D’ailleurs, l’enfant de Kaolack considérait toujours son groupe comme un centre de formation en journalisme. Avec sa voix fluette, il avait l’habitude de dire : «Walf est une école». De ce fait, il ne semblait pas trop se soucier des départs, parfois trop nombreux, et pas n’importe lesquels. Lors de son lancement en 2004, la Rfm est allée puiser sa matière grise chez lui. Alioune Ndiaye, Mamadou Ibra Kane, Alassane Samba Diop, Assane Guèye, Babacar Fall ont tous quitté Walf pour se lancer dans l’aventure que leur a proposée Youssou Ndour.

Ce n’était qu’un début, puisque le groupe va connaitre une série de saignées qui lui a fait perdre sa première place. Aujourd’hui, force est de reconnaitre que Wal fadjri n’est plus cette radio envoûtante des années 2000. Son journal, non plus, dans sa catégorie. Malgré tout, le fondateur de Walf, lui, a toujours gardé son énergie militante.

Contrepouvoir, non contre le pouvoir

L’opinion publique retient de lui son éternel rôle de contrepouvoir, un mot dont il aimait soulignait la différence avec une expression proche, «contre le pouvoir». Il est connu pour son franc-parler et pour avoir le courage de ses idées, même lorsqu’il était seul ou presque. L’homme était rarement d’accord avec ceux qui ont eu à incarner l’Exécutif. De Senghor à Macky en passant par Diouf et Wade, il s’est frotté à tous les régimes.

Sous Senghor, il a passé un an en prison, de novembre 1979 à novembre 1980. D’aucuns disent que c’est de la faute de son grand frère Ahmed Khalifa, avec qui il entretint des relations en dents de scie.
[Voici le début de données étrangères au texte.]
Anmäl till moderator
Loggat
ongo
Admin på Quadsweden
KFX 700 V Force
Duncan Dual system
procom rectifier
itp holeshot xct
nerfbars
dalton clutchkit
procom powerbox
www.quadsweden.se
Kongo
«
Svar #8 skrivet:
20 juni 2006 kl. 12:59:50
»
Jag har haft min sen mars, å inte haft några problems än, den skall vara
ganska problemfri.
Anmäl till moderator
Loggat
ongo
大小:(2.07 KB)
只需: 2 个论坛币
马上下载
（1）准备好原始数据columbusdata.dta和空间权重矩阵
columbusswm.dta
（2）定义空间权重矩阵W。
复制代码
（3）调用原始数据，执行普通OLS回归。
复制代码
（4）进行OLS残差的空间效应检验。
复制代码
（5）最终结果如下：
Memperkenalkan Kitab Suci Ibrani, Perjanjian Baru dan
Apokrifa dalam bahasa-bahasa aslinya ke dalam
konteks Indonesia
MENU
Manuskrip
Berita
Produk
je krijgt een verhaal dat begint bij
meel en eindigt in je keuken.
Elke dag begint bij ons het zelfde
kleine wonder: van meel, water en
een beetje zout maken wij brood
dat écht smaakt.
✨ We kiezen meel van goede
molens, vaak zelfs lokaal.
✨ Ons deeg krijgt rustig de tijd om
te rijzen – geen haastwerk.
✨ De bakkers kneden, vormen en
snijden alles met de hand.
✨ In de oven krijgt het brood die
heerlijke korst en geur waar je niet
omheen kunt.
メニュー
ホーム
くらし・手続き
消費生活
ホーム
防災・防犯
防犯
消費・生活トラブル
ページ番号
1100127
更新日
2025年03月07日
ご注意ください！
Sous Macky Sall également, il a frôlé la prison. En décembre 2013, il est convoqué à la Section de recherches de la gendarmerie au motif qu’il a offensé le chef de l’Etat. L’Autorité de régulation des télécommunications et des postes (ARTP) a été à deux reprises à ses trousses. Des actes qu’il a toujours qualifiés de tentative de liquidation de son groupe pour le faire taire.

Sous Wade également, les relations étaient tendues par moment. Ce fut le cas, lorsque les locaux de Walf ont été saccagés par des talibés d’un guide religieux.
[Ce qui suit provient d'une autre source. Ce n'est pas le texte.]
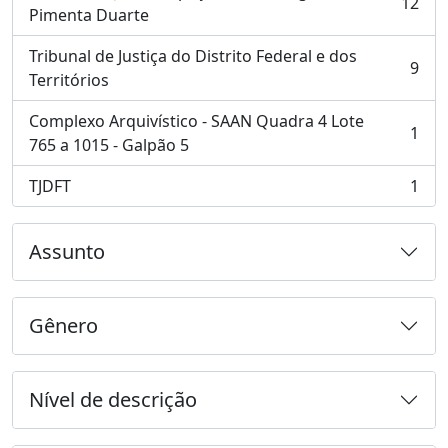
12
, 12 resultados
Pimenta Duarte
Tribunal de Justiça do Distrito Federal e dos
9
, 9 resultados
Territórios
Complexo Arquivístico - SAAN Quadra 4 Lote
1
, 1 resultados
765 a 1015 - Galpão 5
TJDFT
1
, 1 resultados
Assunto
Gênero
Nível de descrição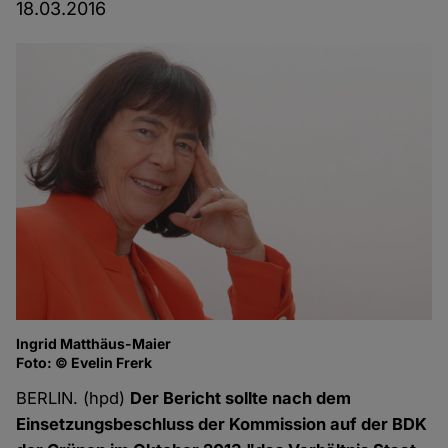
18.03.2016
Ingrid Matthäus-Maier
Foto: © Evelin Frerk
BERLIN. (hpd)
Der Bericht sollte nach dem
Einsetzungsbeschluss der Kommission auf der BDK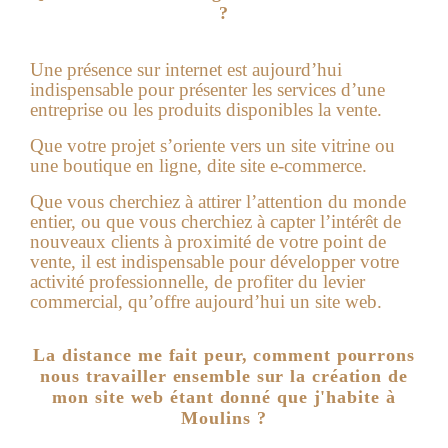
?
Une présence sur internet est aujourd’hui
indispensable pour présenter les services d’une
entreprise ou les produits disponibles la vente.
Que votre projet s’oriente vers un site vitrine ou
une boutique en ligne, dite site e-commerce.
Que vous cherchiez à attirer l’attention du monde
entier, ou que vous cherchiez à capter l’intérêt de
nouveaux clients à proximité de votre point de
vente, il est indispensable pour développer votre
activité professionnelle, de profiter du levier
commercial, qu’offre aujourd’hui un
site web
.
La distance me fait peur, comment pourrons
nous travailler ensemble sur la création de
mon site web étant donné que j'habite à
Moulins ?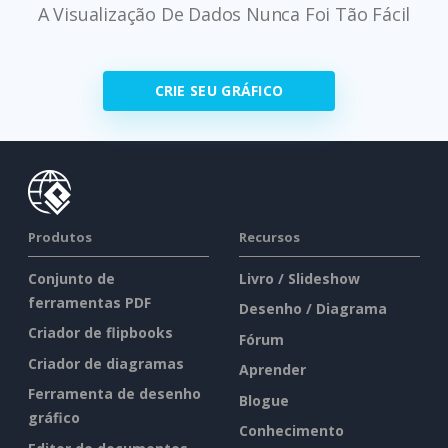
A Visualização De Dados Nunca Foi Tão Fácil
CRIE SEU GRÁFICO
Produtos
Recursos
Conjunto de
Livro / Slideshow
ferramentas PDF
Desenho / Diagrama
Criador de flipbooks
Fórum
Criador de diagramas
Aprender
Ferramenta de desenho
Blogue
gráfico
Conhecimento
Il arrivait aussi que les rapports avec le pouvoir soient stables. On se souvient d’ailleurs que le Président Wade a présidé l’inauguration des locaux du groupe à Khar Yalla, en 2010. Un rapprochement qui lui a souvent valu quelques critiques.

L’«ayatollah de Khar Yalla» jouit d’une certaine popularité. Le 19 mars 2011, en conflit avec Wade, il appelle le peuple à descendre dans la rue. La manifestation a enregistré une grande mobilisation à la place de l’indépendance. Et trois ans plus tard, en novembre 2014, lorsque le régime de Macky interdit une manifestation de l’opposition, il appelle à un «Tahrir 2», du nom de la place Tahrir en Tunisie d’où est partie le Printemps arabe.

Patriote

Avec la disparation de Sidy Lamine Niass, les témoins de son époque lui reconnaissent son engagement pour la démocratie et les libertés.

Sous Abdou Diouf, il a reçu la distinction de chevalier de l’Ordre du mérite en juin 1995. Ce qui ne signifie guère que les deux hommes s’entendaient parfaitement. La Une de Wal fadjri du 20 mars 2000, avec le titre «Wade président», au lendemain de la présidentielle, traduit une sorte de soulagement d’un support qui a tout le temps dénoncé le pouvoir hégémonique du Parti socialiste.

En fait, cette distinction de Sidy Lamine Niass s’explique davantage par son implication auprès des autorités du pays pour que le Sénégal abrite le sommet de l’Organisation de la conférence islamique (devenue Organisation de la coopération islamique) en 1991.

Ce monsieur de teint clair est en effet très introduit dans le monde arabe. Ami de Mouammar Kadhafi, proche de Saddam Hussein, il a aussi des relations en Arabie Saoudite… Malgré ses désaccords avec les tenants du pouvoir, il a été plusieurs fois sollicité par le Sénégal pour des missions dans ces pays. Comme quoi, quoi que l’on puisse penser de lui, on lui reconnaitra peut-être les qualités d’un patriote.